Pham Van Dong had come to my attention in January 1967, when he had given a brilliant interview to Harrison Salisbury of the New York Times, explaining why Hanoi was confident of winning against the mightiest power in the world. Dong had argued that the disparity in strength was illusory; the North Vietnamese were prepared to fight for generations; America’s material superiority could operate only in a more limited time span. They would simply outlast us.8 Pham Van Dong turned out to be right — aided not a little by an American military strategy massive enough to hazard our international position yet sufficiently inhibited to guarantee an inconclusive outcome.
Pham Van Dong, implacable and incisive, had stalked our consciousness, and occasionally our consciences, during the intervening years. His periodic Delphic pronouncements had both raised public e
xpectations and dashed official hopes. In early 1972 he had denounced all talk of compromise as “the logic of a gangster”; when a compromise was reached later in 1972, his interview with an American journalist put the most tendentious interpretation on it and contributed to the breakdown of the negotiations.9 In the last stages of the negotiation it was Pham Van Dong in whose name the most important communications from Hanoi were addressed to President Nixon.
Pham Van Dong was wiry, short, wary, his piercing eyes watchful for the expected trickery and at the same time implying that the burden of proof of any statement by an arch-capitalist would be on the speaker. He greeted me on the steps of the elaborate structure now called the President’s House. From here French colonial administrators had ruled all of Indochina and established in the minds of their all-too-receptive Vietnamese subjects the conviction that the boundaries of Indochina should forever after coincide with those of the French colonial empire. Vietnamese expansionism, which had already proved the nightmare of its neighbors even before the arrival of the French, was thus given new impetus and legitimacy by colonial rule. We entered a large reception hall and seated ourselves in a semicircle for the introductory informal conversation — as in China. Also as in China, this was an occasion for subtle hints to establish the mood.

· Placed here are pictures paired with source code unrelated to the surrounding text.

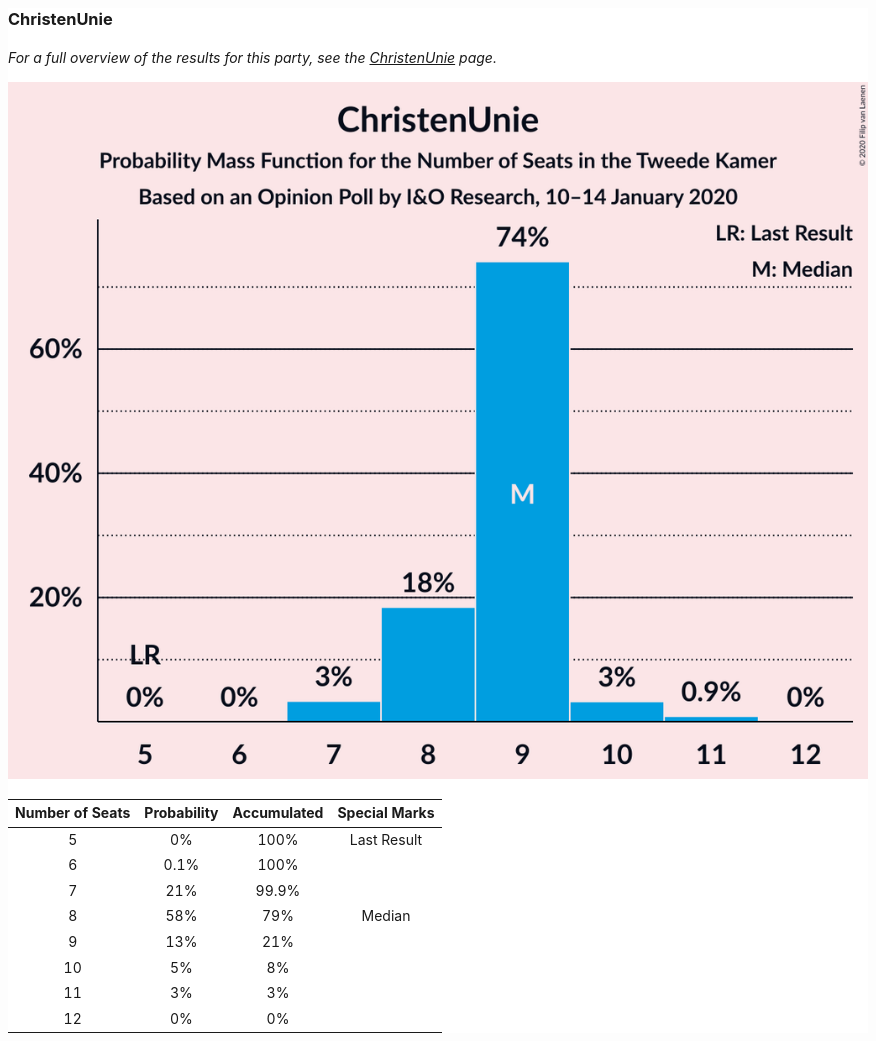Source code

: ### ChristenUnie

*For a full overview of the results for this party, see the [ChristenUnie](party-christenunie.html) page.*

![Graph with seats probability mass function not yet produced](2020-01-14-IOResearch-seats-pmf-christenunie.png "Seats Probability Mass Function")

| Number of Seats | Probability | Accumulated | Special Marks |
|:---------------:|:-----------:|:-----------:|:-------------:|
| 5 | 0% | 100% | Last Result |
| 6 | 0.1% | 100% |  |
| 7 | 21% | 99.9% |  |
| 8 | 58% | 79% | Median |
| 9 | 13% | 21% |  |
| 10 | 5% | 8% |  |
| 11 | 3% | 3% |  |
| 12 | 0% | 0% |  |
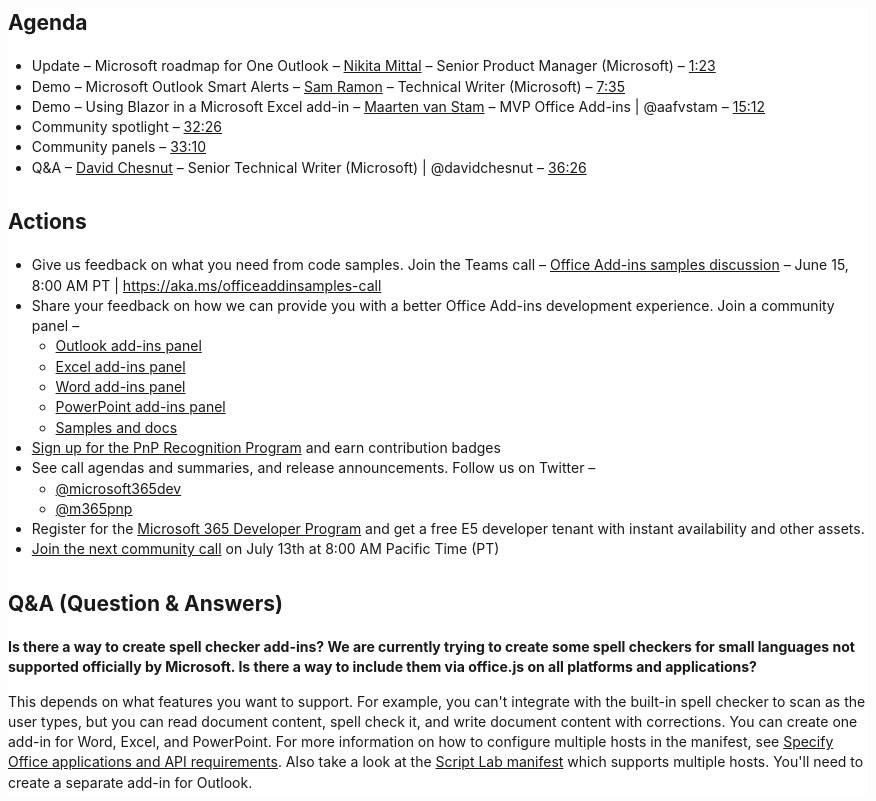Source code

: ## Agenda

* Update – Microsoft roadmap for One Outlook – [Nikita Mittal](https://www.linkedin.com/in/nikita-mittal-92536648) – Senior Product Manager (Microsoft) – [1:23](https://www.youtube.com/watch?v=aIydcCxJFBo&t=83s)
* Demo – Microsoft Outlook Smart Alerts – [Sam Ramon](https://github.com/samantharamon) – Technical Writer (Microsoft) – [7:35](https://www.youtube.com/watch?v=aIydcCxJFBo&t=455s) 
* Demo – Using Blazor in a Microsoft Excel add-in – [Maarten van Stam](http://twitter.com/aafvstam) – MVP Office Add-ins | @aafvstam – [15:12](https://www.youtube.com/watch?v=aIydcCxJFBo&t=912s)
* Community spotlight – [32:26](https://www.youtube.com/watch?v=aIydcCxJFBo&t=1946s)
* Community panels – [33:10](https://www.youtube.com/watch?v=aIydcCxJFBo&t=1990s)
* Q&A – [David Chesnut](http://twitter.com/davidchesnut) – Senior Technical Writer (Microsoft) \| @davidchesnut – [36:26](https://www.youtube.com/watch?v=aIydcCxJFBo&t=2186s)

## Actions

* Give us feedback on what you need from code samples. Join the Teams call – [Office Add-ins samples discussion](https://aka.ms/officeaddinsamples-join) – June 15, 8:00 AM PT \| <https://aka.ms/officeaddinsamples-call>
* Share your feedback on how we can provide you with a better Office Add-ins development experience. Join a community panel –
    * [Outlook add-ins panel](https://ux.microsoft.com/Panel/OutlookAddinDeveloper)
    * [Excel add-ins panel](https://ux.microsoft.com/Panel/ExcelAddinDeveloper)
    * [Word add-ins panel](https://ux.microsoft.com/Panel/WordAddinDeveloper)
    * [PowerPoint add-ins panel](https://ux.microsoft.com/Panel/PowerPointAddinDeveloper)
    * [Samples and docs](https://ux.microsoft.com/Panel/OfficeAddinImproveSamplesDocs)
* [Sign up for the PnP Recognition Program](https://pnp.github.io/recognitionprogram/) and earn contribution badges
* See call agendas and summaries, and release announcements. Follow us on Twitter – 
    * [@microsoft365dev](https://twitter.com/microsoft365dev)
    * [@m365pnp](https://twitter.com/m365pnp)
* Register for the [Microsoft 365 Developer Program](https://aka.ms/m365/devprogram) and get a free E5 developer tenant with instant availability and other assets.
* [Join the next community call](https://aka.ms/officeaddinscommunitycall) on July 13th at 8:00 AM Pacific Time (PT)

## Q&A (Question & Answers)

**Is there a way to create spell checker add-ins? We are currently trying to create some spell checkers for small languages not supported officially by Microsoft. Is there a way to include them via office.js on all platforms and applications?**

This depends on what features you want to support. For example, you can't integrate with the built-in spell checker to scan as the user types, but you can read document content, spell check it, and write document content with corrections. You can create one add-in for Word, Excel, and PowerPoint. For more information on how to configure multiple hosts in the manifest, see [Specify Office applications and API requirements](https://docs.microsoft.com/office/dev/add-ins/develop/specify-office-hosts-and-api-requirements#specify-which-office-applications-can-host-your-add-in). Also take a look at the [Script Lab manifest](https://github.com/OfficeDev/script-lab/blob/master/manifests/script-lab-react-prod.xml) which supports multiple hosts. You'll need to create a separate add-in for Outlook.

The meeting started pleasantly enough with Pham Van Dong and me protesting our eagerness to begin a new relationship, and pledging perseverance to that end. But then the Premier introduced a jarring note; less than two weeks after signature of the Paris Agreement, he dropped an ominous hint of renewed warfare. If a new relationship did not develop a solid basis of mutual interest, he averred, the just-signed Paris accords would be “only a temporary stabilization of the situation, only a respite.” He immediately qualified this slightly by adding that such was not Hanoi’s preference. As a devout Leninist he happily fell in with my somewhat irrelevant response that we based our new relationship on the existing facts. Pham Van Dong could not resist returning to the theme of his earlier interview with Harrison Salisbury: “We Vietnamese living in this area will remain forever. But you are from the other side of the ocean. Should we take account of this fact, too?” In other words, when would we abandon South Vietnam? I replied with a pointed allusion to North Vietnam’s status as a separate country: “This is why we are no long-term threat — despite recent events — to your independence.” But Pham Van Dong was no more inclined than Le Duc Tho to give away anything, even a philosophical point, for nothing. Nor would he forgo another subtle warning of Hanoi’s implacable determination: “But we should think this over.”